Martel shoots the proceedings as if it's a waking dream, one of those dreams you know it's a dream but still can't do anything about it - the disorientation, the vague emotions, the observation of oneself in an otherworldly situation. It's a film low on style with Martel concentrating solely on Vero throughout and the inner workings of her mind. For the majority of the running time, the audience is just an observer wondering what will happen next, when she will snap, etc, but then Martel presents Vero from the back or side on. It's a clever little tactic because since we can't see her face, Martel is urging the audience to put ourselves in Vero's position, to think as she thinks, to feel as she feels. It works. A film that's stripped back on style, Martel is only concerned with telling the story and not drawing attention to herself.
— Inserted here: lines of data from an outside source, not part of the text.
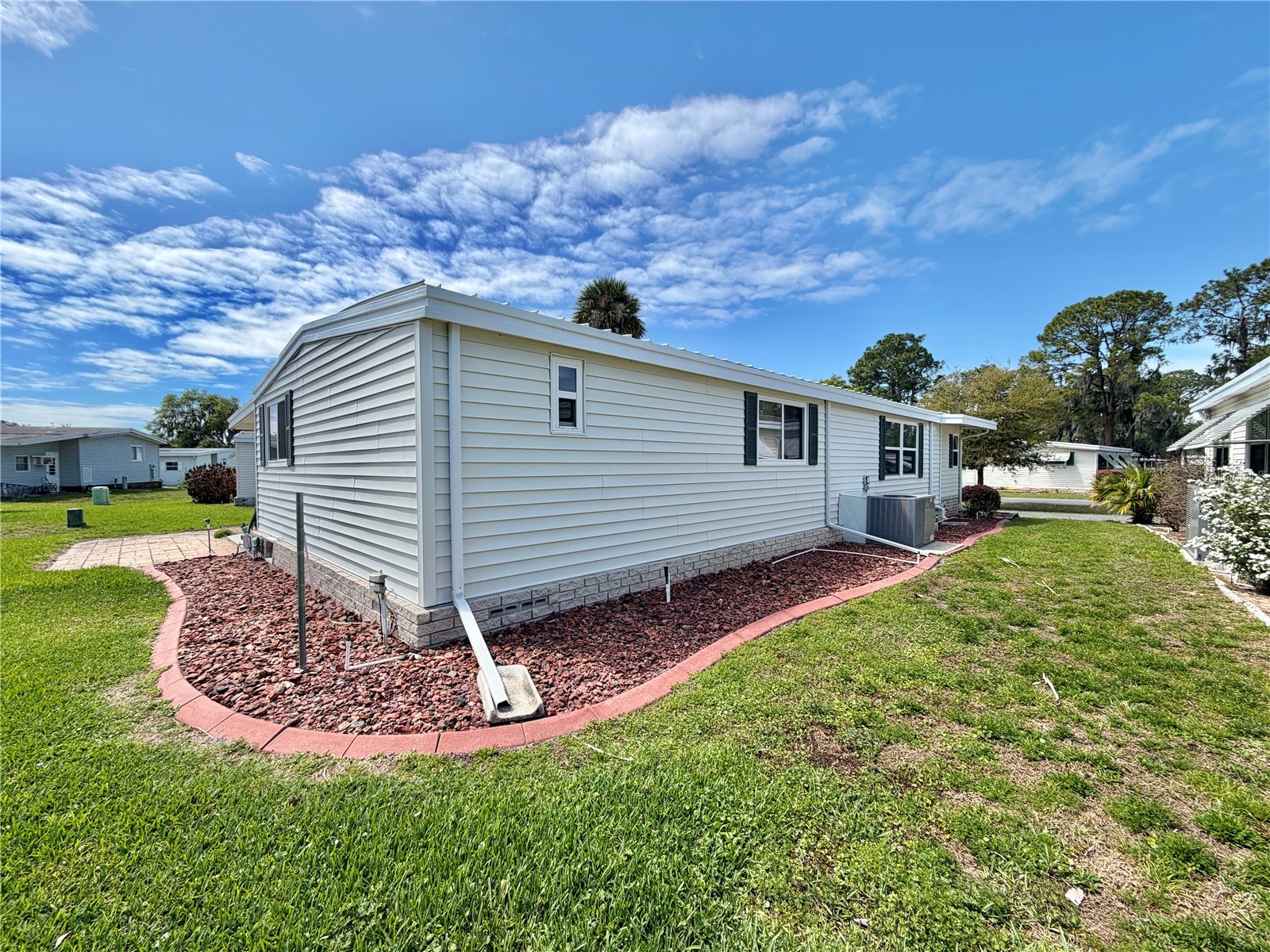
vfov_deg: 85.7
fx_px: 514
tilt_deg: -2.1
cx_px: 635
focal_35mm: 14
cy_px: 476
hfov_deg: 102.1
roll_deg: +0.2
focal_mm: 2.22
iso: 20
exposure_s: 1/770
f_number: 2.2
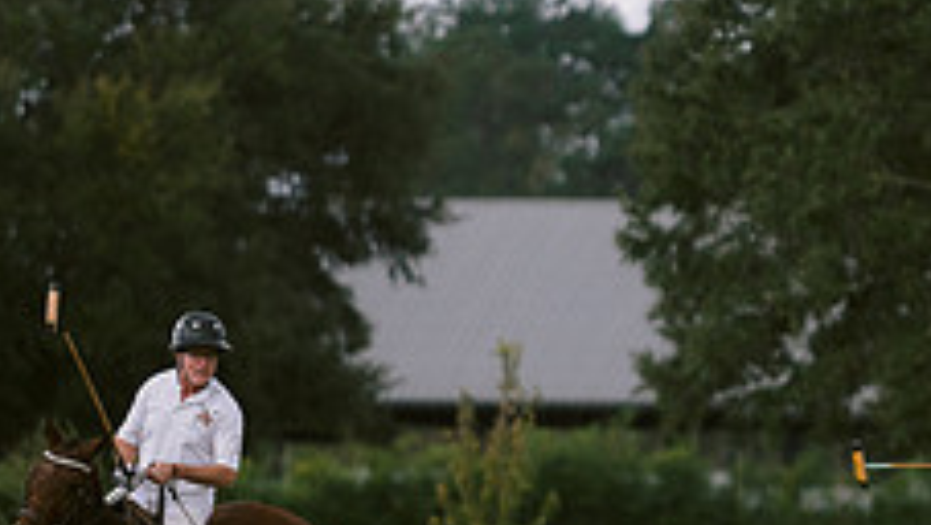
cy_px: 489
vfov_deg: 2.6
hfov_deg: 4.6
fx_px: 11609
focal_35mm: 470
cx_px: 1006
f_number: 2.8
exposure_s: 1/4000
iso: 200
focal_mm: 150
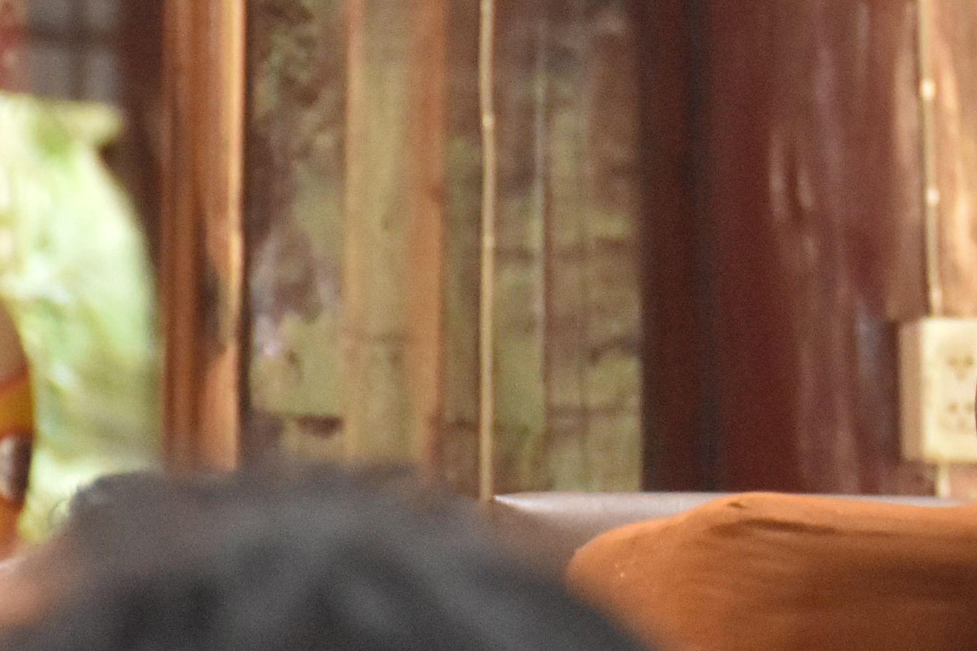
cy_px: 247
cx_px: 1344
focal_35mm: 597
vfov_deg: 2.3
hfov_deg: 3.4
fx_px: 16199
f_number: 5.6
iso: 2500
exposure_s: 1/20
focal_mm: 100
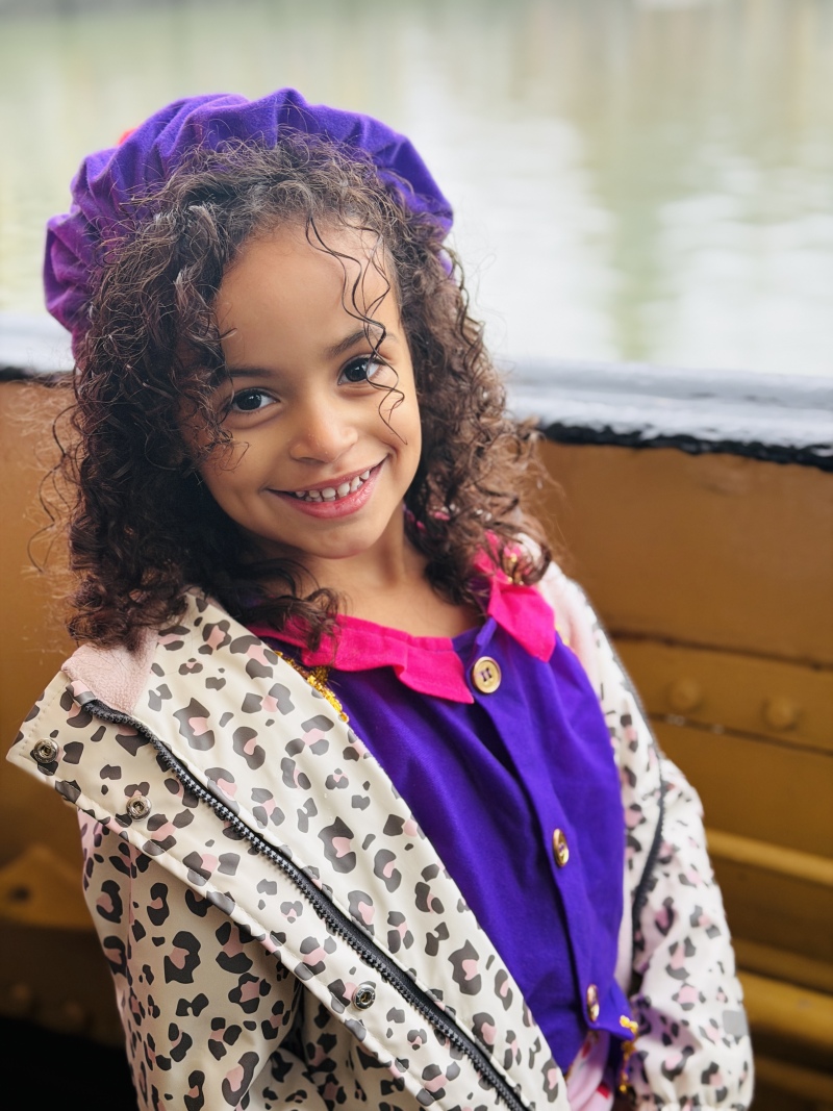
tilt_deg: -22.1
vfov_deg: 39.7
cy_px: 556
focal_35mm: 48
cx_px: 416
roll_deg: +1.8
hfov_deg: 30.3
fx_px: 1540
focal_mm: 6.76
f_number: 1.78
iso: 200
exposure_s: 1/60
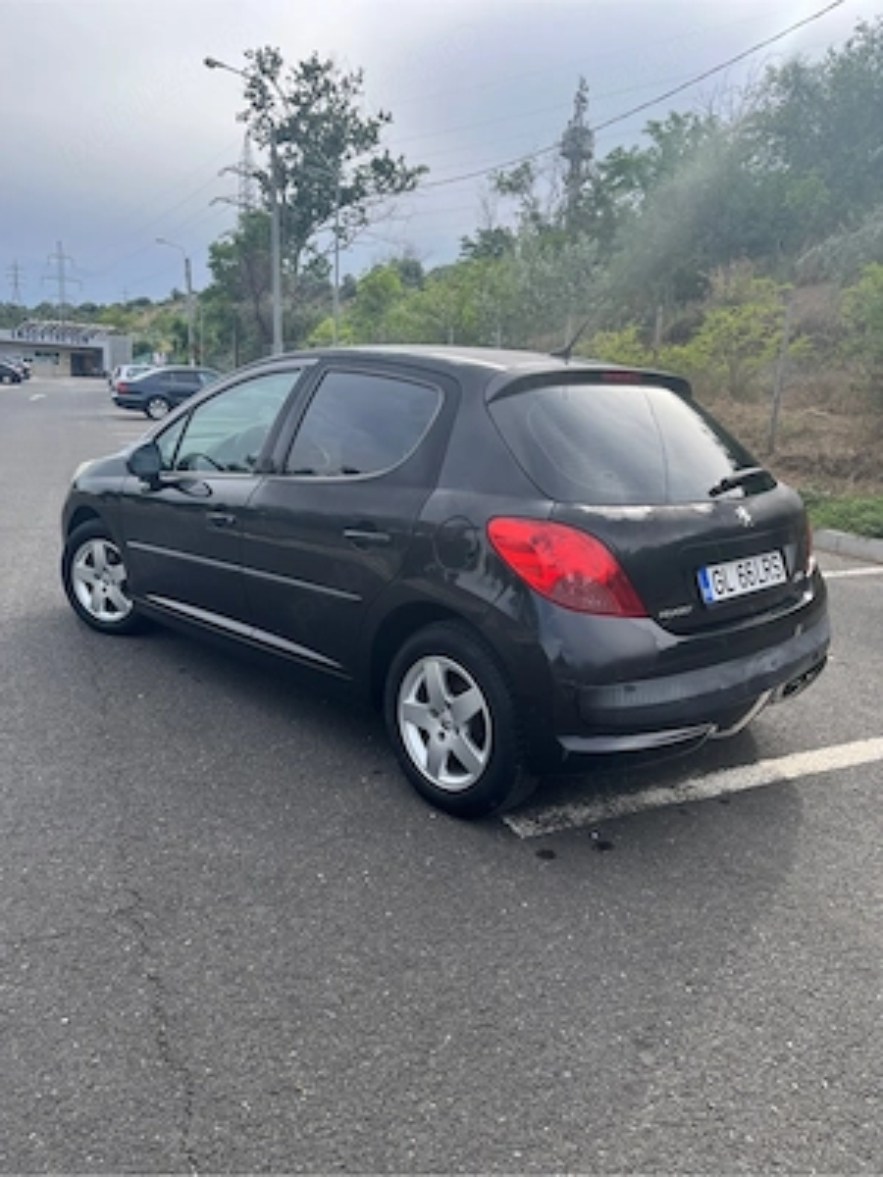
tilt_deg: -12.5
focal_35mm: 26
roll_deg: -2.1
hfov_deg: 53.1
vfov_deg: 67.3
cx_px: 442
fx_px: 884
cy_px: 588
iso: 50
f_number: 1.6
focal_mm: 5.1
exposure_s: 1/1046
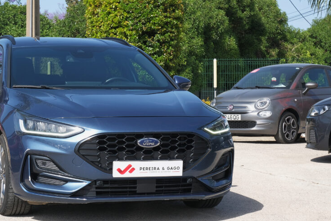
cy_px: 130
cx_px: 100
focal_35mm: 95
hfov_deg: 21.3
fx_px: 874
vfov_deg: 14.4
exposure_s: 1/180
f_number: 9
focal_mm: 45
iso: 160
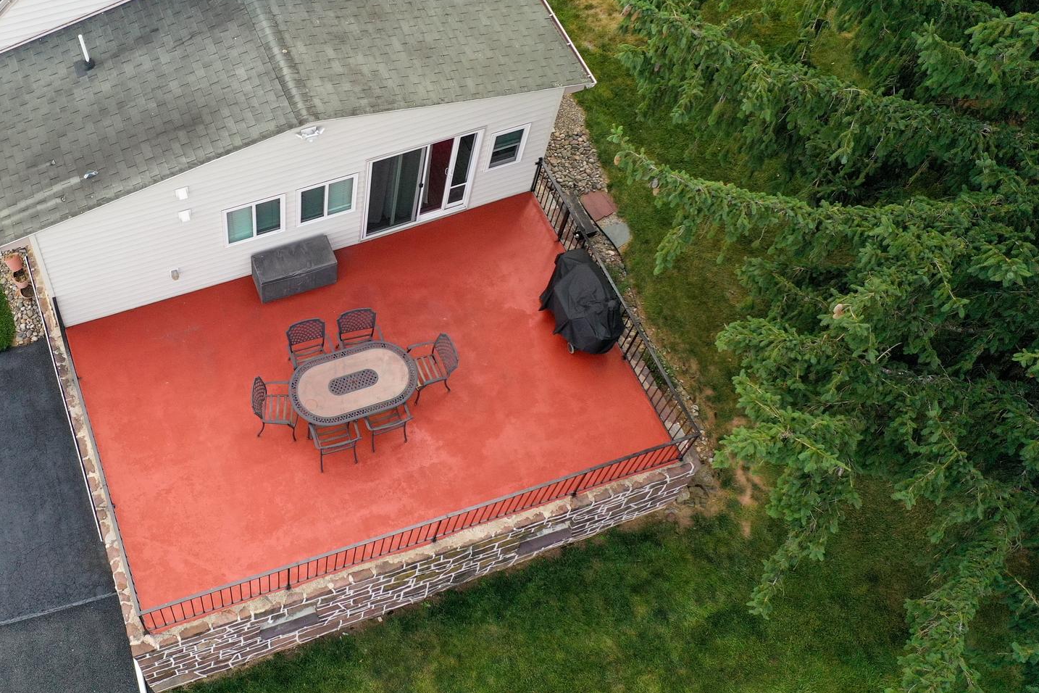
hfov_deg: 47.2
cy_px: 280
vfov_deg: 33.3
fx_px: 1154
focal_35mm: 40
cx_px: 300
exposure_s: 1/200
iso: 400
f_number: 3.5
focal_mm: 10.26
But is The Headless Woman subtle or dull? To be honest, it's a bit of both. Despite the story lacking a narrative thrust, there is a certain energy and tension to the plot as we're just waiting for Vero to snap. But the waiting, after a time, begins to grate and the film peters out, preferring instead to stick to its arthouse principles rather than boast a climax worthy of the build up. It may be short at 87 minutes, but The Headless Woman still feels padded. There are two sub plots - Vero is having an affair with her friend's husband and his daughter is in love with her - but neither go anywhere. It's tough too to figure out who is who and how they are related to each other - Martel refuses to pin down anything in her film and it suffers because of it.